Les femmes et l'art des Goncourt
Au travers de leur écriture transparaissent les obsessions des Goncourt : leur culte de l'art, mais d'un art qui satisfasse sans demi-mesure leur goût d'esthètes un peu blasés d'une part, et d'autre part leur fascination pour les femmes, qu'ils n'ont eu de cesse d'ausculter dans leurs romans.
En première partie de notre émission nous recevons Bernard Vouilloux, professeur de littérature française du XXème siècle (littérature et arts visuels) à l'université de Paris-Sorbonne, auteur de L'art des Goncourt : une esthétique du style (L'Harmattan, 1997).
Bernard Vouilloux analyse pour nous cette posture littéraire si particulière que fut celle des frères Goncourt, naturalistes et se réclamant des soirées de Medan d'une part, esthètes jouant d'un dandysme presque affecté d'autre part.
Ils portent au plus haut point l’idée esthétique telle que la définissait Kant, c’est-à-dire une idée qui n’est pas arrimée à un concept mais, pour reprendre la formule d’un autre philosophe, disons à une forme de vie. (Bernard Vouilloux)

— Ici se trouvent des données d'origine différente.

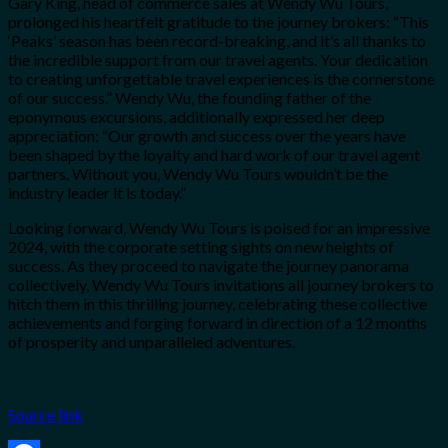
Gary King, head of commerce sales at Wendy Wu Tours,
prolonged his heartfelt gratitude to the journey brokers: “This
‘Peaks’ season has been record-breaking, and it’s all thanks to
the incredible support from our travel agents. Your dedication
to creating unforgettable travel experiences is the cornerstone
of our success.” Wendy Wu, the founding father of the
eponymous excursions, additionally expressed her deep
appreciation: “Our growth and success over the years have
been shaped by the loyalty and hard work of our travel agent
partners. Without you, Wendy Wu Tours wouldn’t be the
industry leader it is today.”
Looking forward, Wendy Wu Tours is poised for an impressive
2024, with the corporate setting sights on new heights of
success. As they proceed to navigate the journey panorama
collectively, Wendy Wu Tours invitations all journey brokers to
hitch them in this thrilling journey, celebrating these collective
achievements and forging forward in direction of a 12 months
of prosperity and unparalleled adventures.
Source link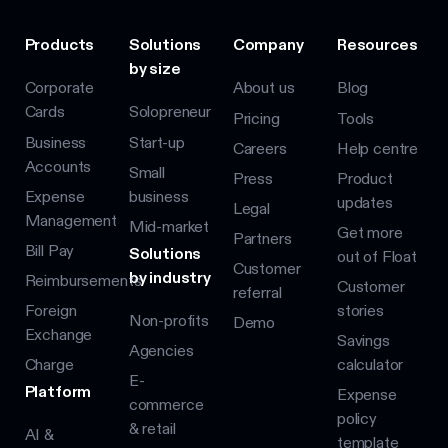
Products
Solutions
Company
Resources
by size
Corporate
About us
Blog
Cards
Solopreneur
Pricing
Tools
Business
Start-up
Careers
Help centre
Accounts
Small
Press
Product
Expense
business
updates
Legal
Management
Mid-market
Get more
Partners
Bill Pay
Solutions
out of Float
Customer
by industry
Reimbursements
Customer
referral
Foreign
stories
Non-profits
Demo
Exchange
Savings
Agencies
Charge
calculator
E-
Platform
Expense
commerce
policy
& retail
AI &
template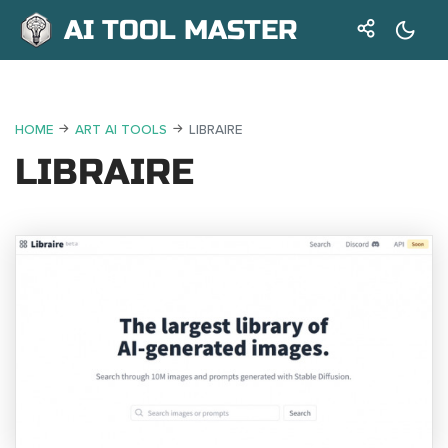
AI TOOL MASTER
HOME
ART AI TOOLS
LIBRAIRE
LIBRAIRE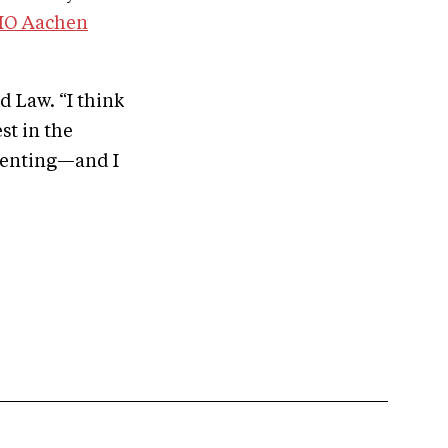
HIO Aachen
d Law. “I think
st in the
eventing—and I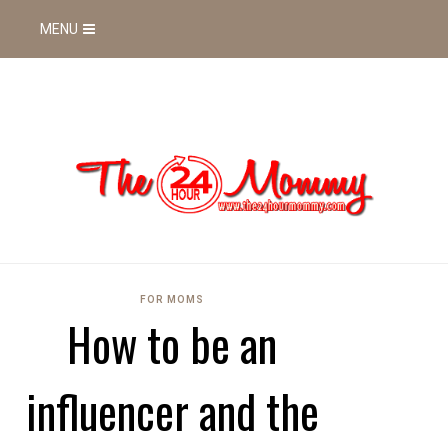
MENU
FOR MOMS
How to be an
influencer and the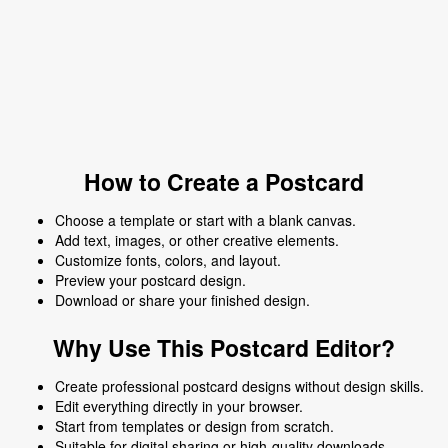
How to Create a Postcard
Choose a template or start with a blank canvas.
Add text, images, or other creative elements.
Customize fonts, colors, and layout.
Preview your postcard design.
Download or share your finished design.
Why Use This Postcard Editor?
Create professional postcard designs without design skills.
Edit everything directly in your browser.
Start from templates or design from scratch.
Suitable for digital sharing or high-quality downloads.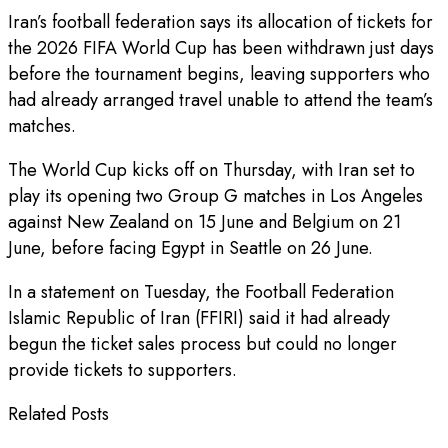
Iran’s football federation says its allocation of tickets for
the 2026 FIFA World Cup has been withdrawn just days
before the tournament begins, leaving supporters who
had already arranged travel unable to attend the team’s
matches.
The World Cup kicks off on Thursday, with Iran set to
play its opening two Group G matches in Los Angeles
against New Zealand on 15 June and Belgium on 21
June, before facing Egypt in Seattle on 26 June.
In a statement on Tuesday, the Football Federation
Islamic Republic of Iran (FFIRI) said it had already
begun the ticket sales process but could no longer
provide tickets to supporters.
Related Posts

En eux le culte de l'art se concluait en culte du style, en un travail d'orfèvre effectué à même la langue, à la recherche de cette perfection formelle qui leur plaisait tant dans les oeuvres de Fragonard ou Watteau.
Ce qu’ils apprécient [...] dans l’art du XVIIIème siècle, c’est un consentement à la matérialité, matérialité des supports, des différents papiers, matérialités des pigments et des techniques qui les associent, le goût pour le lavis qui favorise les effets de transparence, mais même la peinture à l’huile, dans ses effets de cristallisation, rencontre leur adhésion. (Bernard Vouilloux)
L'esthétique des Goncourt recouvre ainsi deux aspects : celui de leur travail d'historiens de l'art hantés par le XVIIIème siècle, et celui de leur propre travail d'écriture. Leur esthétisme est ainsi une posture de spectateurs, charmés par la grâce des belles formes, et une posture de créateurs, soucieux de polir leur verbe, de parfaire, inlassablement, leur écriture.
En seconde partie d'émission nous serons avec Barbara Giraud-Pavlov, auteure de L'héroïne goncourtienne. Entre hystérie et dissidence (Peter Lang, 2009) pour parler de la place des femmes dans la littérature des Goncourt.
Lire les romans des Goncourt à la simple lumière de leur misogynie est considérablement réducteur, à mon avis, parce qu’en cela on rate, on passe à côté de la complexité qui fait leur œuvre à travers les tensions qui assaillent les personnages [...]. Il y a quand même quelque chose de dit, sur ces femmes, qui est aussi important. (Barbara Giraud)
Si les deux frères témoignent dans leurs oeuvres d'une misogynie appuyée, celle-ci va de pair avec une observation minutieuse du corps et de la psychée féminins. Objets de fantasmes, cristallisateurs de désirs, miroir des préoccupations masculines d'avantage que reflet d'une réalité sociale authentique, les femmes des Goncourt apparaissent comme des êtres tour à tour dégradés et merveilleux, tour à tour fées ou sorcières, sirènes ou naïades, prostituées ou madones. A travers leurs narrations, ciselées avec beaucoup d'art par les frères écrivains, se donne à lire une histoire foisonnante : une histoire de la société et des moeurs, mises en question par la figure de la lorette, qui est aussi une histoire de la médecine et de l'hystérie et peut-être, en bout de chaîne, une histoire de nos représentations.